Sunday morning stuff: a spider and a whale

August 11, 2013 • 1:40 am

by Matthew Cobb

We have previously discussed the ethics of playing with a laserpointer and animals of various kinds, with some commenters (like me) expressing concerns about inducing frustration/injury in the hapless beasts that cavort after that elusive red dot. Even when they catch it, it’s no fun.  So what about this poor salticid? Do we care? Why (not)?

And, à propos des bottes (look it up – you might prefer passer du coq à l’âne), an albino Southern right whale calf (Eubalaena australis) has been filmed by surfers off the coast of Chile (excuse inane commentary; you can find a longer version sans commentaire here; I gave up struggling to embed it):

The mother, as you will note, is not albino. There are thought to be only a few thousand Southern right whales left; assuming that this is a genuine case of albinism and not leucism, inbreeding will make the appearance of such recessive mutations more likely. The calf might find life difficult – in particular it will be prone to sunburn.

20 thoughts on “Sunday morning stuff: a spider and a whale

  1. I’m able to sustain some kind of compassion towards spiders so long as they haven’t noticed me and decided to come at me with determination (which some do in Africa).

    Chasing the red dot has to be rewarded with some sort of food offering at the end, in my opinion. But while you can justify the activity for cats and maybe even fish in a tank (giving them exercise) I am pretty sure spiders don’t need it one bit.

  2. I feel less bad about cats than spiders. Cats understand the concept of play, but spiders don’t, and as Grania says, they don’t need the exercise either. Cats get bored and want entertainment, I doubt that boredom is a big problem for spiders, they just want dinner.

  3. It’s not nice to tease spiders. Spidey will have his revenge. 🙂

    I was using a higher powered laser last night to point out stars while watching for Perseids but I was careful not to aim it at low flying air craft (I live near an airport) as it’s even worse to tease an airplane.

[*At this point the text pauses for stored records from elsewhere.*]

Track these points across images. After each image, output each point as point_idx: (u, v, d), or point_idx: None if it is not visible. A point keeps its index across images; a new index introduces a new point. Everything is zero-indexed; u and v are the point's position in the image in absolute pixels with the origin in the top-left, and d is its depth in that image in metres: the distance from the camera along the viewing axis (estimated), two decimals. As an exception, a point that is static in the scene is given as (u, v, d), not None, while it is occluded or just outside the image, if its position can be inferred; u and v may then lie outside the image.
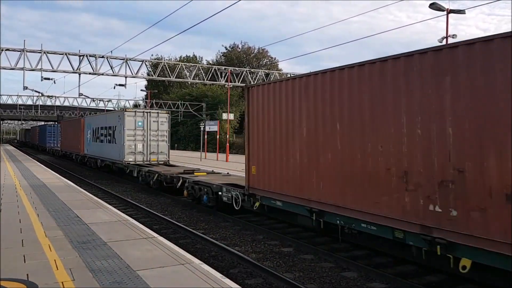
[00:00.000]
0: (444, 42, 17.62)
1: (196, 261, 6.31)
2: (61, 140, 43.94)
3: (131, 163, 22.37)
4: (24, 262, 6.17)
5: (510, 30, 5.67)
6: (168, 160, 23.58)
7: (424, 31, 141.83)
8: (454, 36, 17.59)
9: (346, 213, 8.37)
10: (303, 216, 9.93)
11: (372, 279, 8.01)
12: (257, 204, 11.51)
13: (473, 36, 7.23)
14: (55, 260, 6.23)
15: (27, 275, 5.53)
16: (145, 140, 22.89)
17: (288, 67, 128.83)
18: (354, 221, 8.26)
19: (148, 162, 22.83)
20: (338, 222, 8.70)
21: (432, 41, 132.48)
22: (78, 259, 6.31)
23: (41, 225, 8.83)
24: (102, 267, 5.91)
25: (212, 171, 19.32)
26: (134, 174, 21.38)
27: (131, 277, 5.53)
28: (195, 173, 17.89)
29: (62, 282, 5.26)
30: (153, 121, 22.95)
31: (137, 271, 5.78)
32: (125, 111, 22.87)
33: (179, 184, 16.75)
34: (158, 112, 23.55)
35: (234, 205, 12.49)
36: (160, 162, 23.13)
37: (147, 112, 23.25)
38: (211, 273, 5.71)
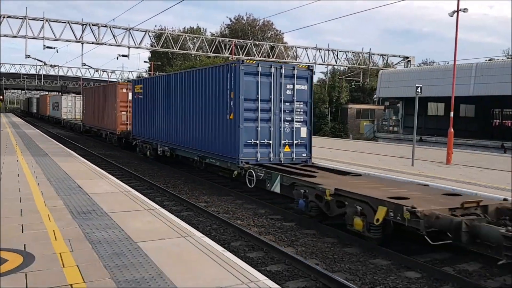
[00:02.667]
0: (454, 16, 17.10)
1: (198, 233, 6.20)
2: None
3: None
4: (22, 232, 6.07)
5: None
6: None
7: (427, 6, 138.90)
8: (465, 10, 17.04)
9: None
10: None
11: (374, 255, 7.93)
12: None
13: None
14: (53, 230, 6.13)
15: (24, 245, 5.43)
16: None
17: (292, 40, 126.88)
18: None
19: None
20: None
21: (436, 16, 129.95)
22: (77, 230, 6.21)
23: (41, 194, 8.74)
24: (101, 238, 5.81)
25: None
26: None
27: (131, 248, 5.42)
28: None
29: (59, 253, 5.15)
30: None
31: (137, 242, 5.67)
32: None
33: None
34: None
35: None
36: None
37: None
38: (212, 246, 5.59)
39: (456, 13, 17.07)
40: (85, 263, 4.87)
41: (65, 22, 35.81)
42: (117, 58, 42.83)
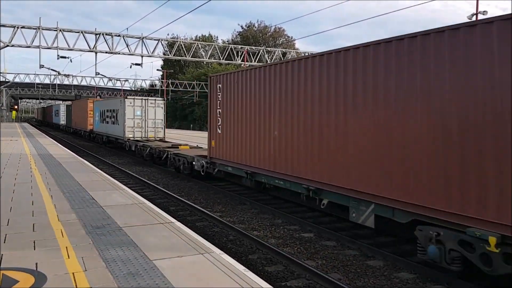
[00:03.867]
0: (474, 19, 16.68)
1: (216, 250, 5.91)
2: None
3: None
4: (34, 249, 5.86)
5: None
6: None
7: (441, 9, 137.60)
8: (484, 12, 16.62)
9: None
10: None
11: (399, 268, 7.60)
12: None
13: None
14: (66, 247, 5.91)
15: (36, 264, 5.21)
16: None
17: (303, 46, 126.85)
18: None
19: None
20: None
21: (449, 20, 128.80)
22: (91, 247, 5.98)
23: (54, 207, 8.56)
24: (116, 256, 5.56)
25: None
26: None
27: (146, 267, 5.16)
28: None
29: (73, 273, 4.92)
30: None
31: (153, 260, 5.41)
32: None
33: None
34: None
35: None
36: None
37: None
38: (232, 265, 5.30)
39: (475, 16, 16.67)
40: (99, 284, 4.62)
41: (78, 32, 36.03)
42: (130, 67, 43.07)
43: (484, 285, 6.76)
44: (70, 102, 57.89)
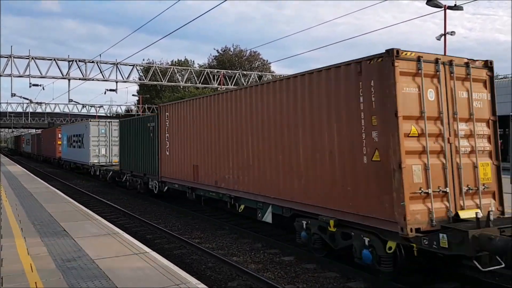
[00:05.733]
0: (442, 40, 17.18)
1: (193, 280, 5.73)
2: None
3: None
4: (1, 285, 5.56)
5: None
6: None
7: (409, 31, 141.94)
8: (452, 33, 17.15)
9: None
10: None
11: (381, 291, 7.50)
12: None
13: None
14: (36, 283, 5.64)
15: (3, 303, 4.94)
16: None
17: (277, 69, 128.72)
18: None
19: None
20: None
21: (418, 41, 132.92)
22: (61, 281, 5.71)
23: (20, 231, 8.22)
24: (87, 291, 5.32)
25: None
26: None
27: (119, 302, 4.94)
28: None
29: (41, 312, 4.67)
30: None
31: (126, 294, 5.20)
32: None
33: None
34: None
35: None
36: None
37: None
38: (209, 296, 5.13)
39: (443, 37, 17.17)
40: (68, 322, 4.39)
41: (51, 59, 35.60)
42: (105, 93, 42.53)
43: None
44: (40, 131, 57.50)
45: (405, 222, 6.79)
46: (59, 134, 38.37)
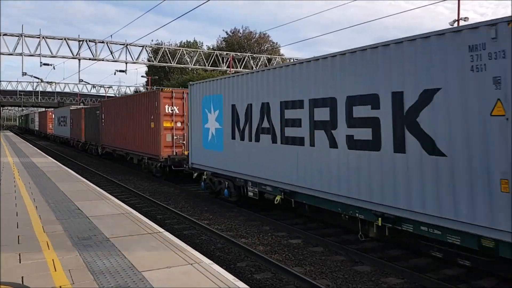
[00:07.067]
0: (455, 25, 16.98)
1: (206, 260, 5.90)
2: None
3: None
4: (20, 262, 5.77)
5: None
6: None
7: (422, 15, 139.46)
8: (466, 19, 16.95)
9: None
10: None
11: (386, 273, 7.65)
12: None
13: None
14: (53, 260, 5.84)
15: (22, 278, 5.13)
16: None
17: (288, 52, 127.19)
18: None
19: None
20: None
21: (430, 26, 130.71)
22: (78, 259, 5.91)
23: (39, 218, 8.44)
24: (104, 268, 5.51)
25: None
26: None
27: (135, 279, 5.12)
28: None
29: (60, 287, 4.86)
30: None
31: (142, 272, 5.37)
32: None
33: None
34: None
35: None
36: None
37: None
38: (222, 275, 5.29)
39: (457, 22, 16.97)
40: (87, 297, 4.58)
41: (61, 39, 35.71)
42: (115, 74, 42.62)
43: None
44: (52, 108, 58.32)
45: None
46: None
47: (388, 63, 7.48)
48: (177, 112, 18.25)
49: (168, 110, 18.01)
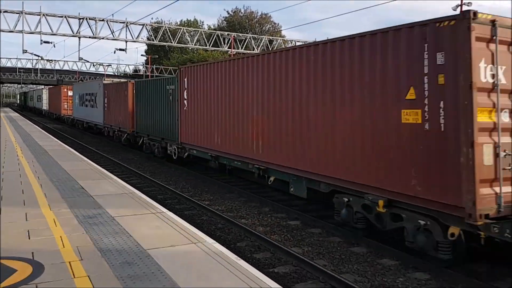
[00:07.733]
0: (458, 10, 16.95)
1: (209, 239, 6.12)
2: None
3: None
4: (29, 238, 5.98)
5: None
6: None
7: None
8: (469, 3, 16.90)
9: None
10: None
11: (382, 255, 7.88)
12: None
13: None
14: (61, 236, 6.05)
15: (32, 253, 5.35)
16: None
17: (288, 33, 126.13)
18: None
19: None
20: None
21: (434, 8, 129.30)
22: (85, 236, 6.12)
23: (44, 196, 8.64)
24: (110, 246, 5.72)
25: None
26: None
27: (141, 256, 5.33)
28: None
29: (69, 262, 5.08)
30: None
31: (147, 250, 5.59)
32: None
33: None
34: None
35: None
36: None
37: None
38: (225, 254, 5.51)
39: (460, 7, 16.93)
40: (96, 273, 4.79)
41: (62, 17, 35.46)
42: (115, 52, 42.45)
43: (463, 273, 7.08)
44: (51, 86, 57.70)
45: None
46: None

    1. You can find JAC’s eddress at the Research Interests link above. I’m afraid the deadline has passed for submissions to the current series of posts, though.

  4. I don’t know about the ethics of teasing a spider but I’ll bet millions of flies and other dipterans were watching that video and saying: “yeah, that’s right! Chase the laser pointer ya stupid f**king arachnid!”

  5. I think the spider got its eyes dazzled there…you can see it running into the beam and stopping cold.

    I didn’t know that spiders tended to chase prey around on the ground, though…I thought they were more ambush specialists.

    b&

  6. Maybe, or like some snakes do the spider assumed it had injected venom and was waiting for the venom to take some of the thrashing fight out of the prey.

  7. The interesting question, it seems to me, is whether the spider has any capacity for frustration. Is it even aware of its own repeated inability to catch the laser spot? Or is it just mindlessly executing some sphexish behavioral program?

    An interesting test might be who tires of the game first: the spider, or the person wielding the laser. I’m betting it’s the person.

    A couple of days ago we saw a video of a cat riding a Roomba. Nobody stopped to wonder whether this was cruel to the Roomba. How complex is a spider’s brain compared to a Roomba’s? I don’t know, but surely there’s some threshold of complexity below which we can reasonably say that teasing creature X is no more cruel than teasing a Roomba.

    1. Roombas do not care. They get all the power they need, plus regular grooming sessions. And it is CATS that have made them famous, not Roombas actual cleaning powers.

    2. At some point yes, I would agree. But I think it is not possible to determine that point with any great accuracy at our current level of understanding.

      For example jumping spider species, which hunt their prey, have some pretty advanced cognitive abilities, especially given the size of their brains. Studies have shown that they have the ability to see distant (for them) prey from a particular vantage point, map out a route from where they are to the prey, then follow that route to the prey even though once they leave their vantage point they can no longer see the prey.

      That doesn’t directly speak to the question of whether or not a spider can be unduly stressed by teasing them, but I think its tiny little brain can easily out perform a Roomba. And one surprising cognitive ability suggests that there could be other surprises.

  8. This has me thinking.

    To me it might be iteresting to investigate why the spider is attracted – heat signature rather than light? Not sure what world the spider sees, in light frequency? UV?

    However, done just to bamboozle the spider for human ‘entertainment’ would be another matter. In my world then I have a strange conflict – it is alright in the name of science/curiosity, but not otherwise.

    Is this wrong?

  9. 2 cats belonging to neighbours reacted to a pointer differently:

    #1 took about 6 months to work out that there was nothing to catch. Owner was the person with the pointer (and didn’t use it regularly, no abuse).

    #2 took 1 attempt. After then, if he saw the pointer again he’d twitch, but not follow it.

    #1 is a beautiful cat, street-smart but a bit thick in other areas. #2 is very bright, quick at problem-solving, but without the alleycat instincts of #1. Interesting contrast of feline personalities.